Really for issues like these, the best thing to do is ASKTOM. In particular his answer to that question contains links to the online Oracle doc, where a lot of the those sorts of rules are explained.
One thing to keep in mind, is that explain plans are really best guesses.
It would be a good idea to learn to use sqlplus, and experiment with the AUTOTRACE command. With some hard numbers, you can generally make better decisions.
But you should ASKTOM. He knows all about it :)
The output of the explain tells you how long each step has taken. The first thing is to find the steps that have taken a long time and understand what they mean. Things like a sequential scan tell you that you need better indexes - it is mostly a matter of research into your particular database and experience.
One "Oh no, that's not right" is often in the form of a table scan. Table scans don't utilize any special indexes and can contribute to purging of every useful in memory caches. In postgreSQL, for example, you will find it looks like this.
Seq Scan on my_table (cost=0.00..15558.92 rows=620092 width=78)
Sometimes table scans are ideal over, say, using an index to query the rows. However, this is one of those red-flag patterns that you seem to be looking for.
Basically, you take a look at each operation and see if the operations "make sense" given your knowledge of how it should be able to work.
For example, if you're joining two tables, A and B on their respective columns C and D (A.C=B.D), and your plan shows a clustered index scan (SQL Server term -- not sure of the oracle term) on table A, then a nested loop join to a series of clustered index seeks on table B, you might think there was a problem. In that scenario, you might expect the engine to do a pair of index scans (over the indexes on the joined columns) followed by a merge join. Further investigation might reveal bad statistics making the optimizer choose that join pattern, or an index that doesn't actually exist.

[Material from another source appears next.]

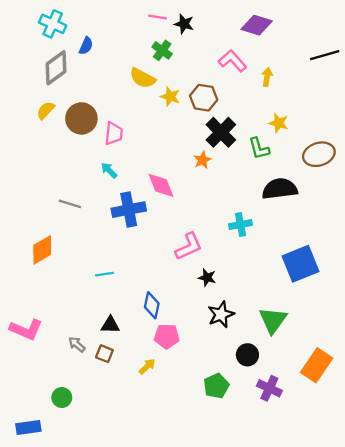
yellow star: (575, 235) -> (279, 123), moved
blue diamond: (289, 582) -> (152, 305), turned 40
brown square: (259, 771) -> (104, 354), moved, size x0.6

look at the percentage of time spent in each subsection of the plan, and consider what the engine is doing. for example, if it is scanning a table, consider putting an index on the field(s) that is is scanning for
I mainly look for index or table scans. This usually tells me I'm missing an index on an important column that's in the where statement or join statement.
From http://www.sql-server-performance.com/tips/query_execution_plan_analysis_p1.aspx:
If you see any of the following in an
execution plan, you should consider
them warning signs and investigate
them for potential performance
problems. Each of them are less than
ideal from a performance perspective.
* Index or table scans: May indicate a need for better or additional indexes.
* Bookmark Lookups: Consider changing the current clustered index,
consider using a covering index, limit
the number of columns in the SELECT
statement.
* Filter: Remove any functions in the WHERE clause, don't include wiews
in your Transact-SQL code, may need
additional indexes.
* Sort: Does the data really need to be sorted? Can an index be used to
avoid sorting? Can sorting be done at
the client more efficiently?
It is not always possible to avoid
these, but the more you can avoid
them, the faster query performance
will be.
Rules of Thumb
(you probably want to read up on the details too:
Oracle Docs
ASKTOM
SQL Server Docs
)
Bad
Table Scans of Several Large Tables
Good
Using a unique index
Index includes all required fields
Most Common Win
In about 90% of performance problems I have seen, the easiest win is to break up a query with lots (4 or more) of tables into 2 smaller queries and a temporary table.